Ketua Pengabdian Pusat Penelitian Lingkungan Hidup (PPLH) Lembaga Penelitian dan Pengabdian kepada Masyarakat (LPPM) UNS Fea Prihapsara di Solo, Jumat mengatakan pendampingan dilakukan kepada kelompok tani Suroloyo I.
Ia mengatakan dengan adanya pendampingan tersebut diharapkan petani kunyit di Desa Bandar tidak hanya menjual kunyit dalam bentuk basah tetapi juga diolah sehingga menghasilkan produk dengan nilai tinggi yakni minyak atsiri.
"Selama ini hasil panen kunyit dari petani langsung dijual dengan harga rendah ke tengkulak. Oleh karena itu, perlu upaya dalam rangka meningkatkan nilai tambah ke petani," katanya.

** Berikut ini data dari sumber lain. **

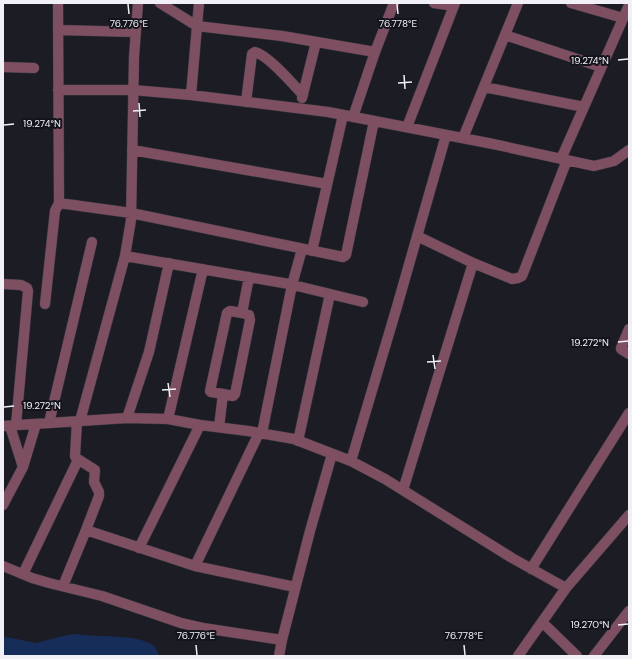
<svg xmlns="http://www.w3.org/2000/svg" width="632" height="659" font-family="'DM Sans',sans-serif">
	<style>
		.water { fill: #162d5a }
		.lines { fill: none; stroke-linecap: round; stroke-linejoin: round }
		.minor-casing { stroke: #3a3a42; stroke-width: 11 }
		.minor { stroke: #7e4f60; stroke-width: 10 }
		.ticks { fill: none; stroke: #f0f0f6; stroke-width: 1.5 }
		.ticks-label { font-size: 10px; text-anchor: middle; fill: #f0f0f6; stroke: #13131b; stroke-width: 4; stroke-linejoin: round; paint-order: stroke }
	</style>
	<rect width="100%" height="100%" fill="#1c1c25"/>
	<path class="water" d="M 77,634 C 97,638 138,633 154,646 C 156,648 157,652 159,654 L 156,656 L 3,656 L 3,639 L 6,637 L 36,643 L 67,635 Z"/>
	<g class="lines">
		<defs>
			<path id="minor" d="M 160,3 L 197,26 L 282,36 L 375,52
				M 434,3 L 454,6
				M 571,3 L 623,18
				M 58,30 L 136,32
				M 505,35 L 601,67
				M 3,67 L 34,68
				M 484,87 L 584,107
				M 58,90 L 133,90 L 191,95 L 328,112 L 493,144 L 594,166 L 614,161 L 629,150
				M 191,95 L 199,3
				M 302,98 L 316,42
				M 246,102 L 252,54 L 255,52 C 268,55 293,84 303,95
				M 353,117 L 375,52 L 394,3
				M 407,127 L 455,3
				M 463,138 L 518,3
				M 132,150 L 327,184
				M 561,159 L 629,5
				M 59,203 L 131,213 L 343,257 L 346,255 L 374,121
				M 417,236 L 473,263 L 512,279 L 518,278 L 522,276 L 567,160
				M 312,251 L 343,115
				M 125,256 L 289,284 L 363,302
				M 3,284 L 21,285 L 27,288 L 28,291 L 16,425
				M 45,304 L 55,211 L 59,203 L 58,3
				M 629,329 L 621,348 L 621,349 L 629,354
				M 223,394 L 211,392 L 210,391 L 227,313 L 230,311 L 242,313
				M 127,418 L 149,352 L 169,263
				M 168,419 L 203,269
				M 80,421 L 125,256 L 131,220 L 134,57 L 138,3
				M 49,423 L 92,242
				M 3,426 L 127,418 L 168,419 L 200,425 L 248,431 L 294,439 L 351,461 L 385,479 L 512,558 L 566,588
				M 10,426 L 23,467
				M 219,427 L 223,394 L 233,396 L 235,394 L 250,320 L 249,315 L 242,313 L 249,277
				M 262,433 L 292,285 L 302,249
				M 298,441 L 330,294
				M 351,461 L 396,310 L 446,135
				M 403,490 L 473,263
				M 3,505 L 23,467 L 36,424
				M 86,530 L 195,566 L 295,587
				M 139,548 L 200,425
				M 3,566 L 32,578 L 49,583 L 102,596 L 181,623 L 203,628 L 282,640
				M 195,566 L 259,433
				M 531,569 L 629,413
				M 23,574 L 78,460
				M 63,586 L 86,530 L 99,496 L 99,492 L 94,482 L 95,470 L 76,458 L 75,456 L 77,421
				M 542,622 L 577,656
				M 279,656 L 282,640 L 310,531 L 332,454
				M 518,656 L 566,588 L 629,515
				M 594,656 L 629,611"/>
		</defs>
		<use href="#minor" class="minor-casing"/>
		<use href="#minor" class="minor"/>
	</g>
	<path class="ticks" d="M 128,4 L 129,14M 397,4 L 398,14M 618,60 L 628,59M 404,75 L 405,89M 398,83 L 412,82M 139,103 L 140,117M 133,111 L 146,110M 4,125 L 14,124M 618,342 L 628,341M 433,355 L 435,369M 427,362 L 441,361M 168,383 L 170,397M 162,390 L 176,389M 4,407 L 14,406M 618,625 L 628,624M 196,645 L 197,655M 464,645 L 465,655"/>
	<g class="ticks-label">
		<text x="129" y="27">76.776°E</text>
		<text x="398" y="27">76.778°E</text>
		<text x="590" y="64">19.274°N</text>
		<text x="42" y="127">19.274°N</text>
		<text x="590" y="346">19.272°N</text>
		<text x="42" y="409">19.272°N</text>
		<text x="590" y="628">19.270°N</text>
		<text x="196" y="639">76.776°E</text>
		<text x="464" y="639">76.778°E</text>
	</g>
	<rect width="632" height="659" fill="none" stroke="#f0f0f6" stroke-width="8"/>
</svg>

Pada proses tersebut, dikatakannya, petani melakukan hilirisasi empon-empon khususnya kunyit melalui penyulingan dengan metode uap-uap dan menjual minyaknya ke industri.
Baca juga: UNS serahkan kasus Menwa pada proses hukum
Untuk pendampingan sendiri dibiayai menggunakan dana hibah pengabdian masyarakat dari Program Pengembangan Produk Unggulan Daerah (PPPUD) Kementerian Pendidikan, Kebudayaan, Riset, dan Teknologi (Kemdikbudristek) tahun 2021.

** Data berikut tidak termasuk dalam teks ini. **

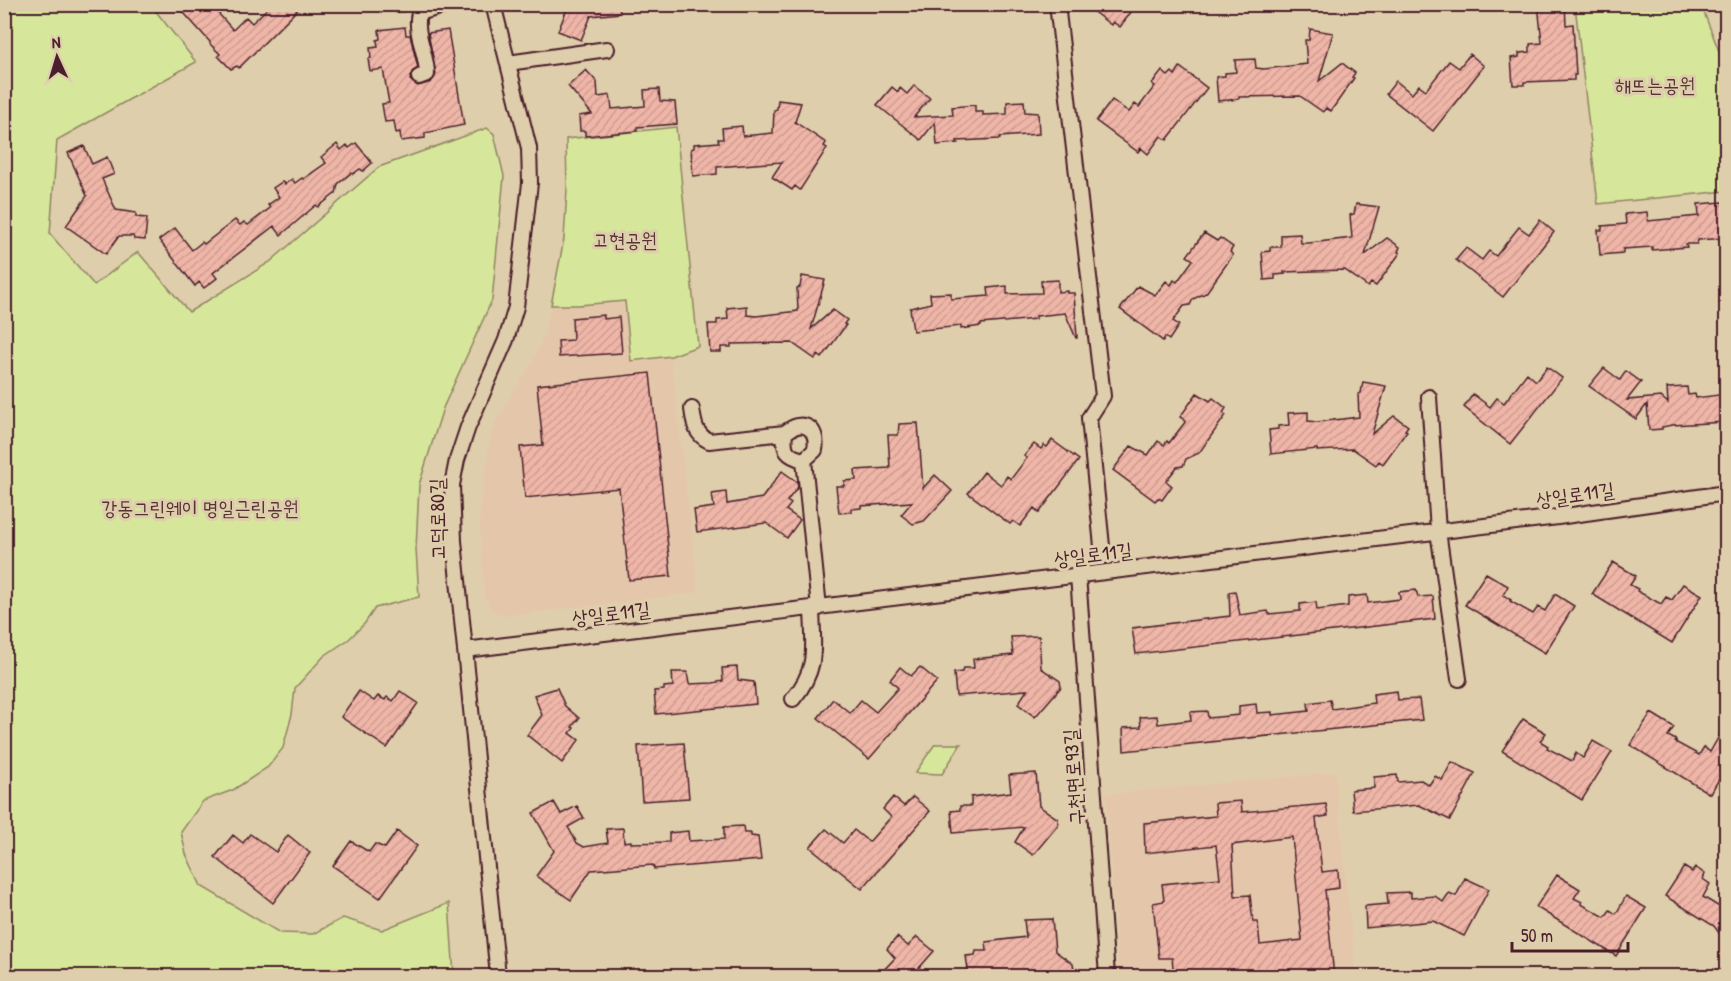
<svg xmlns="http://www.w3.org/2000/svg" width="1731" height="981" font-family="'Patrick Hand','Poor Story',sans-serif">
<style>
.built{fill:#e4c7aa}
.park{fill:#d6e79b;stroke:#908363;stroke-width:1.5}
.building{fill:url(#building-hatch);stroke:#4a1f2b;stroke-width:1.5;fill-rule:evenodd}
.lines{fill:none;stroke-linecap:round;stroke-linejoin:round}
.street-casing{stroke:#4a1f2b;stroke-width:18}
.street{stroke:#dfceab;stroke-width:14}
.labels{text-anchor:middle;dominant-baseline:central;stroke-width:6;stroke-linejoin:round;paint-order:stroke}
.park-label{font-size:20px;fill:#583336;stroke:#dfceab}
.street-label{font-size:20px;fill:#4a1f2b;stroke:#dfceab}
</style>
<defs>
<pattern id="building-hatch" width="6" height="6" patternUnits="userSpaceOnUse" patternTransform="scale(1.5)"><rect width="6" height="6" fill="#efb6a8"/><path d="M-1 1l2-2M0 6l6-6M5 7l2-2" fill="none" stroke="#ce9c91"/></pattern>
</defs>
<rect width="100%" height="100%" fill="#dfceab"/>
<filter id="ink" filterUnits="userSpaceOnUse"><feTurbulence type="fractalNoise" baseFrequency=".0167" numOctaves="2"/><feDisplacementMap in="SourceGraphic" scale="12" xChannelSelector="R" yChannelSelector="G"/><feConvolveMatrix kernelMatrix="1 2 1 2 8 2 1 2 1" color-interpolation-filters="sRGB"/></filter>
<g filter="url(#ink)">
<path class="built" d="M625,301L631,360L671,356L699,593L504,616L490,610L484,595L479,510L491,432L501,411L532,362L543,338L551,305H579Z
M1335,772L1356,976H1119L1106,794Z"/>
<path class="park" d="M5,4L156,5L154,9L196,62L57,140L50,234L94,285L138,252L189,312L270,262L379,167L487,128L494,134L504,176L492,300L443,408L419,485L416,549L419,597L375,608L365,623L349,639L324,656L295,688L292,714L283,748L268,767L233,790L203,801L181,832L186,854L201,886L280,933L313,934L343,918L382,930L449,903L454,976H5Z
M393,5H443L396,13Z
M1575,5H1701L1726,69V191L1598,204Z
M676,127L698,346L671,356L631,361L625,301L579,305H551L564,239L567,189L566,139Z
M935,744H961L942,774L915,773Z"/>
<path class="building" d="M176,4H210L233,30L246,17L252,23L272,4H303L239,68L237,66L231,69L218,56L220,54L210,44V42Z
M569,4H619L620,13L591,16L581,40L558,31Z
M1083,4H1137L1120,27L1113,22L1111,25Z
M1538,4H1565L1566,25L1573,24L1576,75H1574V80L1524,82V85H1513L1511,58L1519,57V53L1530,52V44L1542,43Z
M405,27L406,35H410L418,68L412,72L410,80L418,86L431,82L436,74L428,33L448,30L464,125L425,133V138L401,141L400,132L396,133L394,121L385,122L382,104L389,103L383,69L370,71L368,59L371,58L370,48L378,47L377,40L380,39L379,30Z
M1310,29L1333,33L1319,81L1342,63L1355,73L1352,77L1354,78L1331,111L1326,108L1323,112L1300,96L1239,97V99L1218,101L1216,77L1225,76V73L1236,72L1235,60L1255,59L1256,68L1264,69L1307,64L1305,40H1309Z
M1470,54L1484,66L1433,131L1386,94L1396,81L1412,94L1419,85L1426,90L1449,61L1459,68Z
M1180,67L1207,88L1167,140L1161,136L1148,154L1141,148L1138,152L1096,121L1112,100L1129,112L1135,104L1139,107L1155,86L1152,84L1162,71L1168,76L1172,72L1175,75Z
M586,70L597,82L598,97L610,95L612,109L645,106L644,90L659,89L660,101L675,102L677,124L637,127V131L585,136V131H580L579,116L592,114L568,86Z
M914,86L930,98L914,117L953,115L952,107L975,105V112H983V115L1007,114V102L1024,101L1025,112L1038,113L1039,134L1000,137V139L957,141L958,143L937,145L935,122L921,140L877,105L892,87L898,92L900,88L907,94Z
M778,100L801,103L795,122L826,143L824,146L827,148L800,190L795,186L792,190L772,177L782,162L717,167V174L693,176L691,149L694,148V144L719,142L718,139H723L722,128L742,126L743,136L773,133L774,110L777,109Z
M356,143L372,163L363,171L360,169L353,174L351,173L338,184L336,193L318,207L316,205L281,235L274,226L213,273L217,278L204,288L199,282L195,286L159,240L175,228L192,250L202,242L204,244L235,220L240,225L244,222L248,225L270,208L268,205L279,197L273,188L282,182L285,184L292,179L295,183L302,178L303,179L326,163L321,157L337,144L341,150L347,145L349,148Z
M84,146L92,164L107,157L114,174L102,179L116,210L136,213V217L147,218L145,240L134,239L133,236H119L106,254L66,226L87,196L68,153Z
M1723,202L1724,212H1726V238L1698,240L1697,244H1686L1687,247L1652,250V247L1623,249V253L1600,255L1598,230H1602V226L1626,224L1625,214L1647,212L1648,221L1699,216L1698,204Z
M1356,204L1379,207L1365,255L1387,238L1400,247L1398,252L1400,253L1376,286L1371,283L1368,287L1345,270L1284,272L1285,274L1275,275V279L1264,280L1262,252L1270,251V247H1281V235L1300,234L1301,243H1309L1352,238L1350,215L1354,214Z
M1540,220L1554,232L1503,297L1456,260L1466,248L1482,260L1489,251L1496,256L1519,227L1529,234Z
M1204,233L1217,241L1220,238L1233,247L1230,252L1233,255L1206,293L1193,299L1190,305L1184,306L1173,321L1179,325L1169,340L1165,337L1163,341L1120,309L1138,286L1155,295L1166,281L1171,285L1174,280L1177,282L1193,260L1187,256Z
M802,276L825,280L811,329L833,310L847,320L844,324L846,325L822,358L818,355L815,359L792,343L731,344V347H721V352H710L708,324H717V320L728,319L727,308L747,306V315L756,316L798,311L797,288L800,287Z
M1058,280V292L1067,291V293H1074L1077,338H1076L1065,313L1036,316V319L981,324V326L961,329V326L913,331L910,308L931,303L930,294L951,293V299L989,296L988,288L1007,286V294L1042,293L1041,281Z
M604,315V319L619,317L622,353L559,357L558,341L573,340L572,318Z
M1547,367L1562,378L1510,444L1464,407L1473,394L1490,407L1497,398L1504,403L1527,373L1536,381Z
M1604,368L1620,380L1626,371L1641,382L1627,400L1661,397L1668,403L1667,388L1687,387L1688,395L1695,394L1696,398L1726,394V422L1672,425L1662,427V429L1649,430L1647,404L1636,419L1589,386Z
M650,373L671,576L629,580L619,488L525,498L520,447L543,445L537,385Z
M1363,382L1386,386L1372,434L1394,416L1408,426L1405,430L1407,431L1383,464L1379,461L1376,465L1353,449L1317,451V449L1271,454L1269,430L1278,429V426L1289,425L1288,413L1308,412V421L1317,422L1359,417L1358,394L1361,393Z
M1197,393L1210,401L1213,398L1226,408L1223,413L1226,415L1199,453L1186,459L1183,466L1177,467L1166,481L1172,486L1162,500L1158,498L1155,501L1113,470L1131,446L1148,455L1158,441L1164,445L1167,441L1169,443L1186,421L1180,417Z
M918,423L923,488L935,475L952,491L924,521L913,524L901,515L912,502L861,506V508L851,509V512L839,513L836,486H844V481L856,480L855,470L890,468L888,435H898L899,424Z
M1052,440L1079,460L1039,513L1034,508L1020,526L1013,521L1010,524L968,493L984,472L1001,485L1007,476L1011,479L1027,458L1024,456L1034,444L1041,449L1044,445L1047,447Z
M782,471L797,482L798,487L787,501L791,504L786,510L800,520L787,538L766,523L697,532L694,510L714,507L712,494L726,492L727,504L762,498Z
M1613,562L1636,576L1630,585L1638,589L1637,591L1661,604L1666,597L1672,600L1683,584L1702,595L1672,643L1592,594Z
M1486,573L1508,586L1503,595L1511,600L1510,601L1533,614L1538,607L1545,611L1555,594L1574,606L1545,653L1465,605Z
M1416,590L1418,597L1433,596L1435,619L1136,654L1132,628L1230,616L1229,592L1235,591L1240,615L1268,611L1269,614L1300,611V604L1316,602L1317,610L1348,606V597L1367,595L1368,603L1400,599L1399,592Z
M1039,636L1041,668L1060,681L1061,687L1035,717L1018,704L1027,690L956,696L954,673L962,672L963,668H974L973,659L1013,655L1011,637Z
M737,667L738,680L754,682L756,704L656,714L654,691L664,690V687L673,686L672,672H687L689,684L713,683L723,681L722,668Z
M900,667L911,676L920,667L937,681L869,759L818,718L833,699L850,713L861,700L876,712L898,688L890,680Z
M557,688L565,706L579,718L572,727L574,728L570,733L579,740L562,763L527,735L542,715L534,695Z
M359,691L374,701L378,696L385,700L387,697L393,701L400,691L418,703L387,748L341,717Z
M1397,691L1398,700L1419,699L1422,720L1124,751L1123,728L1141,727L1140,717L1157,716L1158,724L1191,720L1190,712L1207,711L1208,718L1239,715V706L1256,704L1257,713L1272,712V715L1309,711L1308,703L1330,700L1332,709L1374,703L1373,694Z
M1651,713L1674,727L1668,736L1676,740L1675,742L1699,755L1704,747L1710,752L1726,724V768L1710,794L1630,745Z
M1523,719L1546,733L1540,741L1548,746L1547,748L1572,761L1576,753L1583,758L1593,741L1612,752L1582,800L1502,751Z
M684,743L689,798L642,801L638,746Z
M1452,762L1475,773L1450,820L1419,805L1353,811L1351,790L1374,788V777L1397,775L1398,782L1421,780L1429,785L1435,776L1442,780Z
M1036,773L1039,806L1058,819V825L1033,855L1015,842L1024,827L953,833L951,811L960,810V806H971V797L1011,792L1009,775Z
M893,797L904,806L913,797L930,811L862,889L810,847L826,829L843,843L854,830L869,842L891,817L883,809Z
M1241,801L1242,812L1326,804L1328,816L1316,818L1322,872L1338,870L1339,888L1325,890L1334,976H1174L1172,958H1159L1153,903L1164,901L1162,884L1220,878L1216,845L1145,853L1144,823L1216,816L1215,803ZM1292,837L1302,940L1260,945L1258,922H1253L1250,895L1235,896L1232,845Z
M554,802L561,814L577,806L584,818L568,827L577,843L584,847L608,843L606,829L623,828L624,842L631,841V843L669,842V833L688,831L689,841L724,839V827L743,826L744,833H751V836L758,837L761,860L654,869L653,865L591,870L571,900L536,876L554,851L533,813Z
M397,831L417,846L380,898L333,866L351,841L369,852L375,844L385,848Z
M250,834L276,852L288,835L310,853L273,903L215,857L233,835L243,843Z
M1684,867L1692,872L1695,867L1705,874L1703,879L1710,884L1703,897L1726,911V942L1714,926L1665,896Z
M1557,875L1580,889L1574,898L1582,902L1581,904L1605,917L1610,910L1616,914L1626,896L1646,908L1616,956L1536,907Z
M1465,878L1489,889L1464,936L1433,921L1366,928L1365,906L1388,904L1387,893L1411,892V898L1435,896L1443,902L1449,893L1456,896Z
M1052,919L1055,951L1073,964L1074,970L1068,976H1025L1022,974L969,976L966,956L975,955L976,951H987L986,942L1026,937L1024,920Z
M897,937L908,946L917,937L934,951L912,976H878L895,958L887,949Z"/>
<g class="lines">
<g class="street-casing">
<path id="street" d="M493,4L529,148L530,183L516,307L506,340L468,427L457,460L452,485L454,541L498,976
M1057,4L1103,396L1089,418L1103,556
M508,63L607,49
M419,77L427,74C427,54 414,33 419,13L450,4
M1429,397L1438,531L1459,679
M692,409C694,423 695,434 709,441L785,433
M804,460C787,456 783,451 785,433C802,418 819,427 815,450L804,460L819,608
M1078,575L1107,976
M465,650L1558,517L1726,493
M793,699C819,668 813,647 812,609"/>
</g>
<use href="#street" class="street"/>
</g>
</g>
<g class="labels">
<g class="park-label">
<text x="1655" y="84">해뜨는공원</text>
<text x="625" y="239">고현공원</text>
<text x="200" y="507">강동그린웨이 명일근린공원</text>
</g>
<g class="street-label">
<text transform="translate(1575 494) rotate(-8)">상일로11길</text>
<text transform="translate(437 519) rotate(-91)">고덕로80길</text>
<text transform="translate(1093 554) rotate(-7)">상일로11길</text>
<text transform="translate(611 613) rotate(-7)">상일로11길</text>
<text transform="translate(1073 777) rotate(-94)">구천면로93길</text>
</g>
</g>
<rect width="1731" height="981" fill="none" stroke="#dfceab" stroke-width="24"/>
<rect x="12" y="12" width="1707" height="957" fill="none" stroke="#4a1f2b" stroke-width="2" filter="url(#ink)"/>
<g transform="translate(57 57) rotate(356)" stroke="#dfceab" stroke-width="4.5" paint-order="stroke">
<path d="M0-4.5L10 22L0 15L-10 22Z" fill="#4a1f2b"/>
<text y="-9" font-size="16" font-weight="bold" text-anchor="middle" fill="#4a1f2b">N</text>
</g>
<path d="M1512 942v9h116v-9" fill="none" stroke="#4a1f2b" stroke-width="3"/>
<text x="1521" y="942" font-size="18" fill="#4a1f2b" stroke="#dfceab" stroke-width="4.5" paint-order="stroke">50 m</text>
</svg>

Dana tersebut dimanfaatkan untuk investasi peralatan dalam mengolah kunyit menjadi minyak atsiri.
Minyak atsiri kunyit, dikatakannya, memiliki banyak manfaat kesehatan, seperti mengatasi depresi, perasaan cemas, mengatasi arthritis, nyeri sendi, meredakan flu dan batuk. Selain itu juga meningkatkan sistem kekebalan tubuh, membuat kulit halus, dan mengatasi gangguan pencernaan. Minyak kunyit juga dapat dijadikan aromaterapi, minyak urut, obat tradisional, dan kosmetik.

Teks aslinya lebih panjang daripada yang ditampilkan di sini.